Kürzlich geriet die Geistliche Gemeinschaft „Totus Tuus“ in Kritik. Die Vorwürfe: sektenartige Strukturen und geistlicher Missbrauch. „Totus Tuus“ wies die Anschuldigungen stets zurück. Jetzt werden weitere Konsequenzen gezogen.

katholisch.de

Die umstrittene katholische Gemeinschaft „Totus Tuus“ erhält eine Übergangsleitung. Sie werde bis zur Erarbeitung neuer Statuten und darauffolgender regulärer Wahlen amtieren, teilte die Gemeinschaft in einer Stellungnahme von Dienstag mit. Die Amtszeit der derzeitigen Leitung laufe zum Jahresende nach fünf Jahren turnusgemäß aus.

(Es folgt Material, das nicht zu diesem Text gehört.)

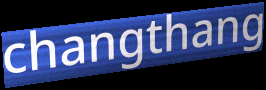
changthang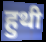
हुथी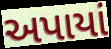
અપાયાં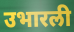
उभारलीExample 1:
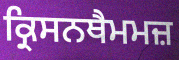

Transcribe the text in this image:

ਕ੍ਰਿਸਨਥੈਮਮਜ਼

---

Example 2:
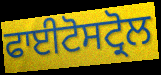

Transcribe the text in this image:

ਫਾਈਟੋਸਟ੍ਰੋਲ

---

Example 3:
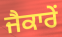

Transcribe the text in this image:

ਜੈਕਾਰੇਂ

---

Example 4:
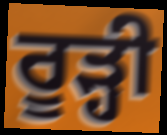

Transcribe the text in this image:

ਰੂੜ੍ਹੀ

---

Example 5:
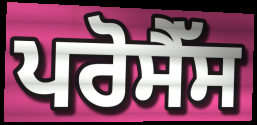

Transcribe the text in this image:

ਪਰੋਸੈੱਸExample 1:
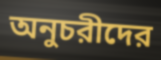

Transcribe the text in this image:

অনুচরীদের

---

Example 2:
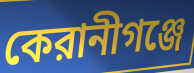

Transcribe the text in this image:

কেরানীগঞ্জে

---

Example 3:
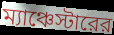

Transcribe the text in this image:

ম্যাঞ্চেস্টারের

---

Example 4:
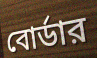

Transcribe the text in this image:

বোর্ডার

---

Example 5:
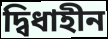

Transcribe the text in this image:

দ্বিধাহীনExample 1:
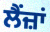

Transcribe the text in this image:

ਲੈਂਜ਼ਾਂ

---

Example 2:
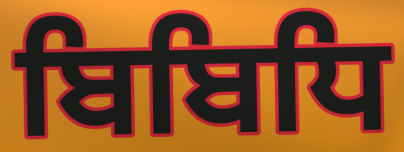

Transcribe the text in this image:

ਬਿਬਿਧਿ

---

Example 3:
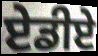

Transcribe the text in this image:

ਏਡੀਏ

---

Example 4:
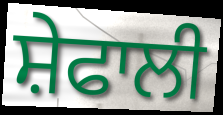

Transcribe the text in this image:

ਸ਼ੇਫਾਲੀ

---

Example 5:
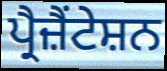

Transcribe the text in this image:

ਪ੍ਰੈਜ਼ੈਂਟੇਸ਼ਨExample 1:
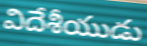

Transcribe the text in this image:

విదేశీయుడు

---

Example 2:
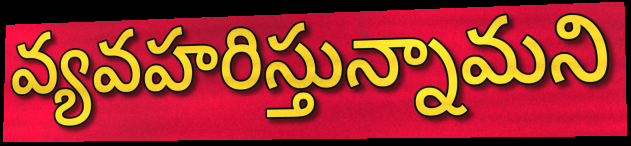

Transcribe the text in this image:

వ్యవహరిస్తున్నామని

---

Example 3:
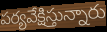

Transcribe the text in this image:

పర్యవేక్షిస్తున్నారు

Das Bistum Münster, wo „Totus Tuus“ (Ganz Dein) als kirchliche Gruppe anerkannt ist, untersucht seit 2017 im Rahmen einer Visitation die Vorwürfe ehemaliger Mitglieder, wonach die Gemeinschaft sektenartige Strukturen pflege und geistlichen Missbrauch betreibe. Die Gruppe wies das zurück, räumte aber „kommunikative und zwischenmenschliche Fehler sowie eine Überforderung einzelner Mitglieder“ ein.